市場規模 タンザニアの総人口は56,318,348人であり(2018年 世銀)、東アフリカ共同体加盟国では最大の人口を有する。タンザニア最大都市のダルエスサラームに500万人以上が集積している。
<公共市場>
公的医療施設の数は9,290(病院295、保健センター796、ディスペンサリー6,874)で全体の82.5%。(2019年 HSSP IV中間レビュー)公共施設は、政府予算が限られている中、District Health Facility Financing (各県がもつ現場の裁量で使える予算)や自主財源(診療費や現金負担分や国民健康保険基金 (NHIF: National Health Insurance Fund) からの診療報酬)を活用して医療用品を調達。更に規模の大きい病院ではNHIFからのローンを利用して自主的に病棟建設や医療機器調達を行っている。
<民間市場>
民間医療施設のうち比較的規模の大きい病院や保健センターを合わせても150未満だが、近年、ダルエスサラーム校外を中心に公立病院の医師が開業する小規模クリニックが急増している。
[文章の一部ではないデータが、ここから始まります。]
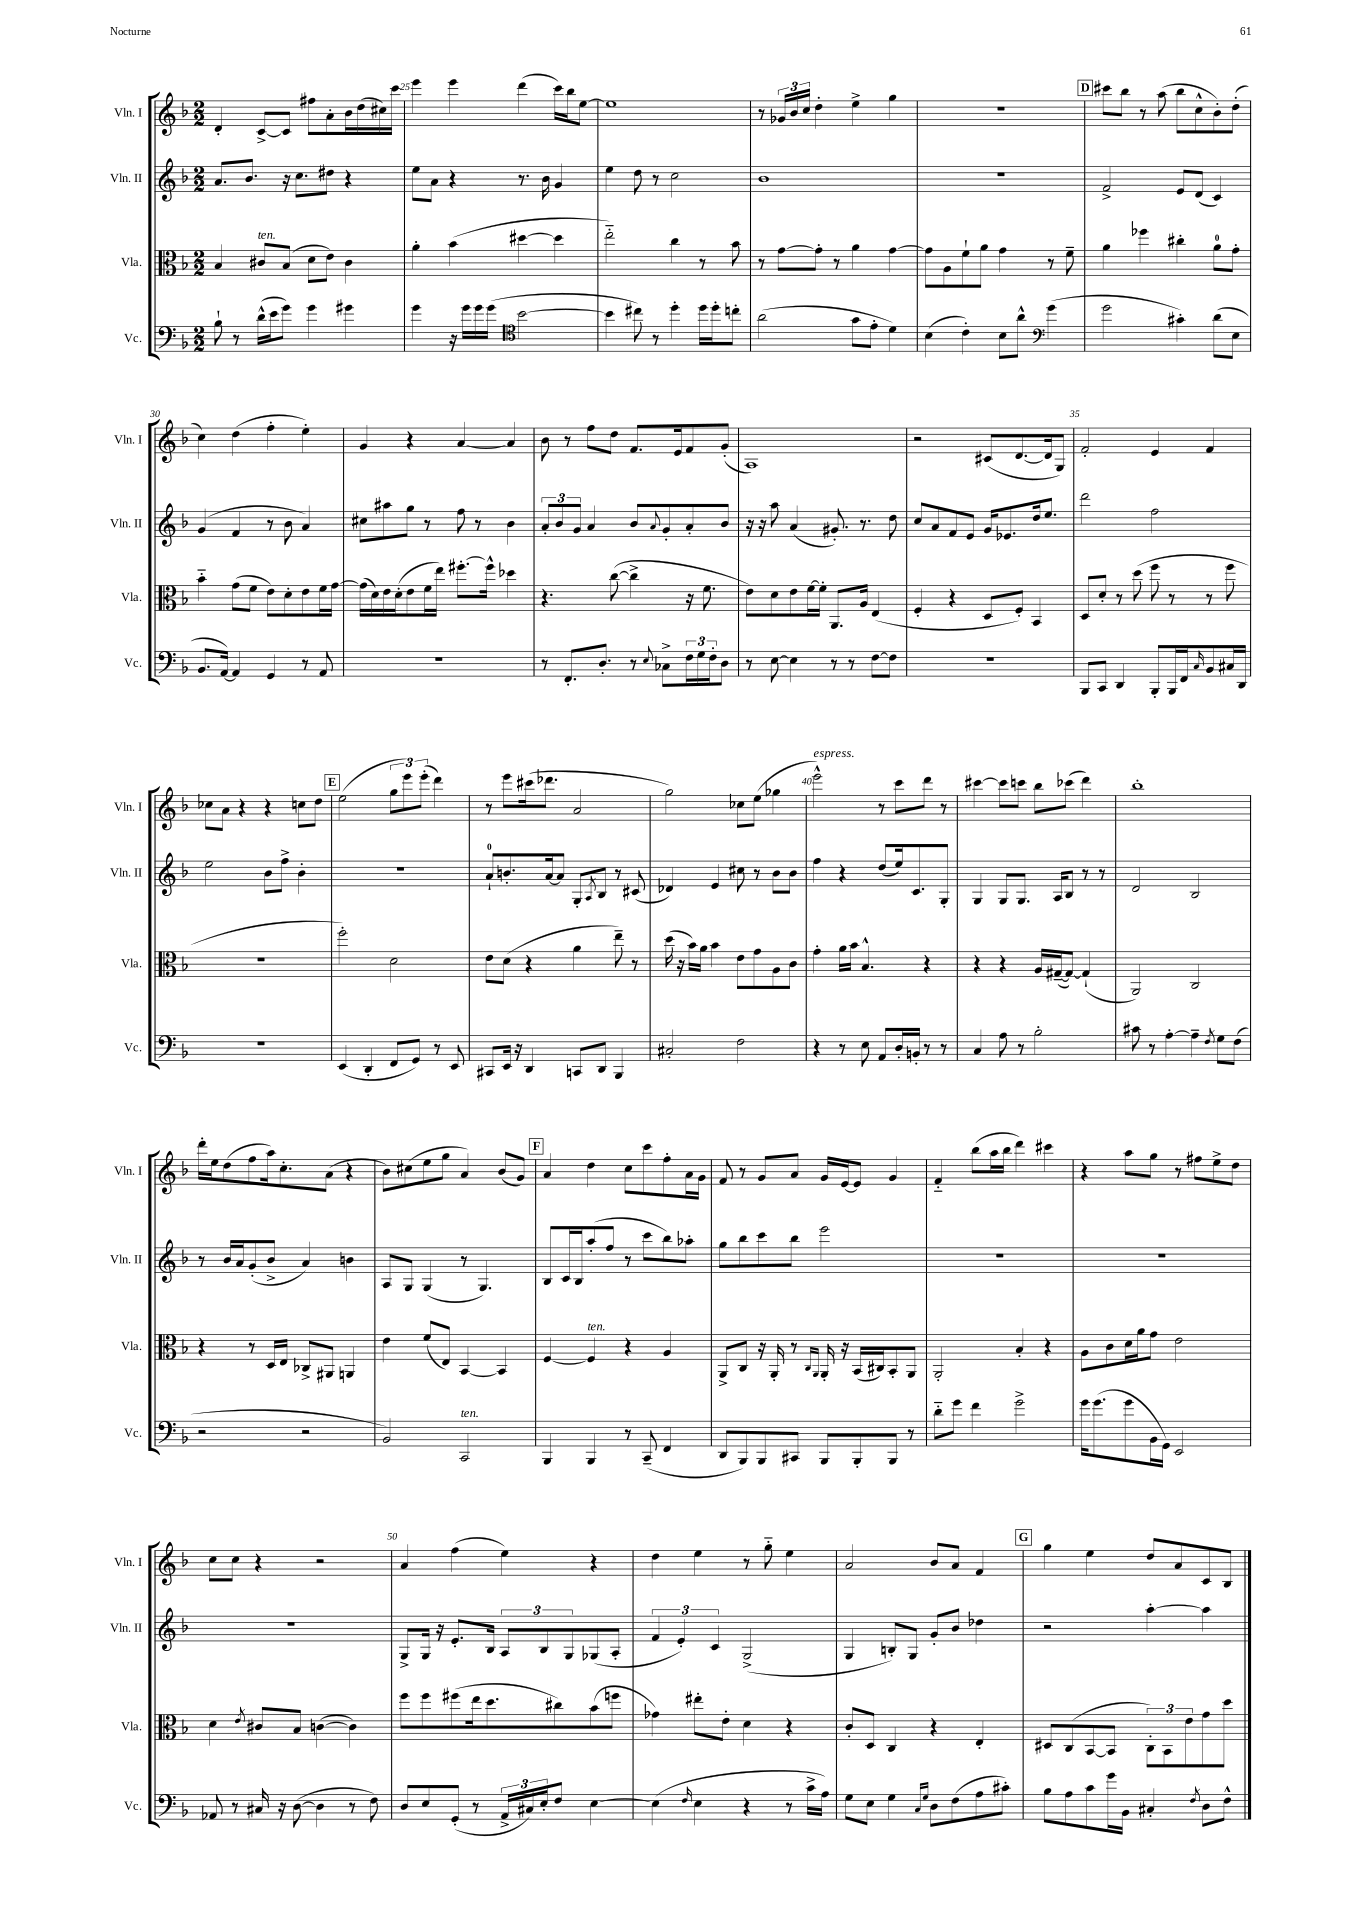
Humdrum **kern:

**kern	**kern	**kern	**kern
*staff4	*staff3	*staff2	*staff1
*clefF4	*clefC3	*clefG2	*clefG2
*k[b-]	*k[b-]	*k[b-]	*k[b-]
*M2/2	*M2/2	*M2/2	*M2/2
8B-`\	4B-/	8.a/L	4d'/
8r	.	.	.
.	.	8.b-/J	.
(16d^^\LL	8c#/L	.	[8c^/L
16e\J	.	.	.
8g\J)	(8B-/J	16r	8c/]J
.	.	8.cc\L	.
4g\	8d\L	.	8ff#\L
.	8e\J)	8dd#\J	8a'\
4g#\	4c#\	4r	16b-\L
.	.	.	(16dd\
.	.	.	16cc#\)
.	.	.	16ccc\JJ
=	=	=	=
4g\	4a'\	8ee\L	4eee\
.	.	8a\J	.
16r	(4b-\	4r	4eee\
16g\LL	.	.	.
16g\	.	.	.
(16g\JJ	.	.	.
*clefC4	*	*	*
[2b-\	[4dd#\	8.r	(4ddd\
.	.	16b-\	.
.	4dd#\]	4g/	16ccc\LL)
.	.	.	16bb-\J
.	.	.	[8ee\J
=	=	=	=
4b-\]	2ee'~\)	4ee\	1ee]
8cc#\)	.	8dd\	.
8r	.	8r	.
4dd'\	4cc\	2cc\	.
16dd\LL	8r	.	.
16dd'\J	.	.	.
8cc'\J	8b-\	.	.
=	=	=	=
(2a\	8r	1b-	8r
.	[8g\L	.	24g-/LL
.	.	.	24b-/
.	.	.	24cc/JJ
.	8g'\]J	.	4dd'\
.	8r	.	.
8g\L	4a\	.	4ee^\
8e'\J	.	.	.
4d\)	[4g\	.	4gg\
=	=	=	=
(4B-\	8g\]L	1r	1r
.	8A\	.	.
4c'\)	8f`\	.	.
.	8a\J	.	.
8B-\L	4g\	.	.
8a^^\J	.	.	.
*clefF4	*	*	*
(4g\	8r	.	.
.	8f~\	.	.
=	=	=	=
2g\	4a\	2f^/	8ccc#\L
.	.	.	8bb-\J
.	4ff-\	.	8r
.	.	.	(8aa\
4c#'\)	4cc#'\	8e/L	8bb-\L
.	.	(8d/J	8cc^^\
(8d\L	8a\L	4c/)	8b-'\)
8E\J	8g'\J	.	(8dd'\J
=	=	=	=
8.BB-/L	4b-'~\	(4g/	4cc\)
[16AA/Jk)	.	.	.
4AA/]	(8g\L	4f/	(4dd\
.	8f\J	.	.
4GG/	8e\L)	8r	4ff'\
.	8d'\	8b-\	.
8r	8e\	4a/)	4ee'\)
8AA/	16f\L	.	.
.	[16g\JJ	.	.
=	=	=	=
1r	(16g\]LL	8cc#\L	4g/
.	16d\)	.	.
.	16e\	8aa#\	.
.	(16d'\J	.	.
.	8e\	8gg\J	4r
.	16f\L	8r	.
.	16ee\JJ)	.	.
.	[8.ff#'\L	8ff\	[4a/
.	.	8r	.
.	16ff#^^\]Jk	.	.
.	4dd-\	4b-\	4a/]
=	=	=	=
8r	4.r	12a'/L	8b-\
.	.	12b-/	.
8.FF'/L	.	.	8r
.	.	12g/J	.
.	.	4a/	8ff\L
8.D'/J	.	.	.
.	([8cc\	.	8dd\J
8r	4cc^\]	8b-/L	8.f/L
8qqE/	.	8qqa/	.
8C-^\L	.	8g'/	.
.	.	.	16e/k
24F\L	16r	8a'/	8f/
24G\	.	.	.
.	8.f\	.	.
24F'\J	.	.	.
8D\J	.	8b-/J	(8g'/J
=	=	=	=
8r	8e\L)	16r	1A)
.	.	16r	.
[8E\	8d\	8aa\	.
4E\]	8e\	(4a/	.
.	[16f\L	.	.
.	16f'\]JJ	.	.
8r	8.AA/L	8.g#'/)	.
8r	.	.	.
.	16A/Jk	8.r	.
[8F\L	(4E/	.	.
8F\]J	.	8dd\	.
=	=	=	=
1r	4F'/	8cc/L	2r
.	.	8a/	.
.	4r	8f/	.
.	.	8e/J	.
.	8D/L	16g/LK	(8c#/L
.	.	8.e-/	.
.	8F'/J)	.	[8.d/
.	4BB-/	16dd/k	.
.	.	8.ee/J	16d/]k
.	.	.	8G/J)
=	=	=	=
8BBB-/L	8D/L	2ddd\	2f'/
8CC/J	8d'/J	.	.
4DD/	8r	.	.
.	(8dd\	.	.
8BBB-'/L	8ff\	2ff\	4e/
16BBB-/L	8r	.	.
16FF/J	.	.	.
16qqC/	.	.	.
8BB-/	8r	.	4f/
16C#/L	8ff\	.	.
16DD/JJ	.	.	.
=	=	=	=
1r	1r	2ee\	8cc-\L
.	.	.	8a\J
.	.	.	4r
.	.	8b-\L	4r
.	.	8ff^\J	.
.	.	4b-'\	8cc\L
.	.	.	8dd\J
=	=	=	=
(4EE/	2ff'\)	1r	(2ee\
4DD'/	.	.	.
8FF/L	2d\	.	12gg\L
.	.	.	12eee\)
8GG/J)	.	.	.
.	.	.	(12eee'\J
8r	.	.	4ddd\)
8EE/	.	.	.
=	=	=	=
8CC#/L	8e\L	8a`/L	8r
16EE/Jk	(8d\J	8.b'/	8eee\L
16r	.	.	.
4DD/	4r	.	(16ccc#\k
.	.	[16a/k	8.ddd-\J
.	.	8a/]J	.
8CC/L	4a\	8G'/L	2a/
.	.	8qA/	.
8DD/J	.	8B-/J	.
4BBB-/	8ee~\)	8r	.
.	8r	(8c#/	.
=	=	=	=
2C#'/	(16dd\	4d-/)	2gg\)
.	16r	.	.
.	16b-\LL)	.	.
.	16a\JJ	.	.
.	4b-\	4e/	.
2F\	8e\L	8cc#\	8cc-\L
.	8g\	8r	(8ee\J
.	8A\	8b-\L	4gg-\
.	8c\J	8b-\J	.
=	=	=	=
4r	4g'\	4ff\	2eee^^\)
8r	16a\LL	4r	.
.	16b-\JJ	.	.
8E\	4.B-^^/	.	.
8AA/L	.	(8dd/L	8r
16D'/L	.	16ee/k)	8ccc\L
16BB'/JJ	.	8.c/	.
8r	4r	.	8ddd\J
8r	.	8G'/J	8r
=	=	=	=
4C/	4r	4G/	[4ccc#\
8A\	4r	8G/L	8ccc#\]L
8r	.	8.G/J	8ccc\J
2B-'\	16A/LL	.	8bb-\L
.	([16G#~/J	16A/LK	.
.	8G#/_J)	8B-/J	(8ccc-\J
.	(4G#`/]	8r	4ddd\)
.	.	8r	.
=	=	=	=
8c#\	2AA/)	2d/	1bb-'
8r	.	.	.
[4A'\	.	.	.
4A~\]	2C/	2B-/	.
8qF/	.	.	.
8G\L	.	.	.
(8F\J	.	.	.
=	=	=	=
2r	4r	8r	16ddd'\LL
.	.	.	16ee\J
.	.	16b-/LL	(8dd\
.	.	16a/J	.
.	8r	(8g'/	8ff\
.	16D/LL	8b-^/J	16aa\k)
.	16E/JJ	.	8.cc'\
2r	8C-^/L	4a/)	.
.	8AA#/J	.	(8a\J
.	4AA/	4b\	4r
=	=	=	=
2BB-/)	4e\	8A/L	8b-\L)
.	.	8G/J	(8cc#\
.	(8f/L	(4G/	8ee\
.	8E/J)	.	8gg\J
2CC/	[4BB-/	8r	4a/)
.	.	4.G/)	.
.	4BB-/]	.	(8b-/L
.	.	.	8g/J)
=	=	=	=
4BBB-/	[4F/	8B-/L	4a/
.	.	16c/L	.
.	.	16B-/J	.
4BBB-/	4F/]	(8aa'/	4dd\
.	.	8ff/J	.
8r	4r	8r	8cc\L
(8CC~/	.	8ccc\L	8ccc\
4FF/	4A/	8bb-\)	8ff'\
.	.	8aa-'\J	16a\L
.	.	.	16g\JJ
=	=	=	=
8DD/L	8AA^/L	8gg\L	8f/
8BBB-/)	8C/J	8bb-\	8r
8BBB-/	16r	8ccc\	8g/L
.	16AA'/	.	.
8CC#/J	8r	8bb-\J	8a/J
.	16qqC/LL	.	.
.	16qqAA/JJ	.	.
8BBB-/L	16AA'/	2eee\	16g/LL
.	16r	.	[16e/J
8BBB-'/	(16BB-/LL	.	8e/]J
.	16C#/J)	.	.
8BBB-/J	8BB-'/	.	4g/
8r	8AA/J	.	.
=	=	=	=
8d'~\L	2AA'/	1r	4f'~/
8g\J	.	.	.
4f\	.	.	(8bb-\L
.	.	.	16aa\L
.	.	.	16bb-\JJ
2g^\	4B-'/	.	4ddd\)
.	4r	.	4ccc#\
=	=	=	=
16g\LK	8A\L	1r	4r
(8.g\	.	.	.
.	8c\	.	.
8g\	16d\L	.	8aa\L
.	16a\J	.	.
16BB-\L	8g\J	.	8gg\J
16GG\JJ)	.	.	.
2EE/	2e\	.	8r
.	.	.	8ff#\L
.	.	.	8ee^\
.	.	.	8dd\J
=	=	=	=
8AA-/	4d\	1r	8cc\L
8r	.	.	8cc\J
.	8qe/	.	.
16C#/	8c#/L	.	4r
16r	.	.	.
([8D\	8B-/J	.	.
4D\]	([4c\	.	2r
8r	4c\])	.	.
8F\)	.	.	.
=	=	=	=
8D/L	8ff\L	8G^/L	4a/
8E/	8ff\	16G/Jk	.
.	.	16r	.
(8GG'/J	(8ff#\	8.e'/L	(4ff\
8r	16ee\k	.	.
.	8.dd\	16B-/Jk	.
24AA^/LL	.	12A/L	4ee\)
24C#/)	.	.	.
24E'/J	.	12B-/	.
8F/J	8cc#\)	.	.
.	.	12G/	.
[4E\	(8b-\	(8G-/	4r
.	8ff\J	8A'/J	.
=	=	=	=
(4E\]	4g-\)	6f/	4dd\
.	.	6e'/)	.
16qqF/	.	.	.
4E\	8ee#'\L	.	4ee\
.	.	6c/	.
.	8e'\J	.	.
4r	4d\	(2G^/	8r
.	.	.	8gg'~\
8r	4r	.	4ee\
16c^\LL	.	.	.
16A\JJ)	.	.	.
=	=	=	=
8G\L	8c'/L	4G/	2a/
8E\J	8D/J	.	.
4G\	4C/	8B'/L)	.
.	.	8G/J	.
16qqC/LL	.	.	.
16qqG/JJ	.	.	.
8D\L	4r	8g'/L	8b-/L
(8F\	.	8b-/J	8a/J
8A\	4E'/	4dd-\	4f/
8c#'\J)	.	.	.
=	=	=	=
8B-\L	8D#/L	2r	4gg\
8A\	(8C/	.	.
8c\	[8BB-/	.	4ee\
16g\L	8BB-/]J	.	.
16BB-\JJ	.	.	.
4C#'/	12C'\L)	[4aa'\	8dd/L
.	12BB-\	.	.
.	.	.	8a/
.	12e\	.	.
8qF/	.	.	.
8D\L	8g\	4aa\]	8c/
8F^^\J	8dd\J	.	8B-/J
==	==	==	==
*-	*-	*-	*-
デジタル機器の導入は民間施設が進んでおり、買い替えや整備需要もあると考えられる。
関連する公的機関 保健省、大統領府地方自治庁 保健局

公共施設への新製品・サービスの導入提案については、まず保健省と協議することが必要。各州への参入の際には大統領府地方自治庁の保健局の承認を取ったうえで、各州・県保健局と協議を進めることが適切。
関連するJICAの方針 対タンザニア連合共和国国別開発協力方針(2017年9月)
重点分野3 ガバナンス・行政サービスの向上
開発課題3-2 行政サービスの改善
(保健システム強化プログラム)
関連するODAプログラム・プロジェクト 技術協力「地域中核病院マネジメント強化プロジェクト」(2015-2020)
留意点 ・公立医療施設のうち、大統領府地方自治庁管轄下の県病院以下の施設は、タンザニアの医療用品の公共調達機関である医療品調達局 (MSD: Medical Stores Department) から医療用品のを調達することが規程されている。保健省管轄下の州病院以上はMSDを通さず直接民間から調達することが認められている。
・タンザニアでは未登録の医療機器の製造販売・輸出入・流通は禁止されている。タンザニア医薬品医療機器局 (TMDA: Tanzania Medicines and Medical Devices Authoroty) への登録申請が必要。
リスク 現政権下では、タンザニア国民の雇用確保の観点から、不法外国人労働者の摘発や、技術移転が期待される高度技能者以外の外国人への労働許可書の発給制限が行われている。急な法改正や施策の適用により、現場における運用で混乱が生じやすい状況が見受けられる。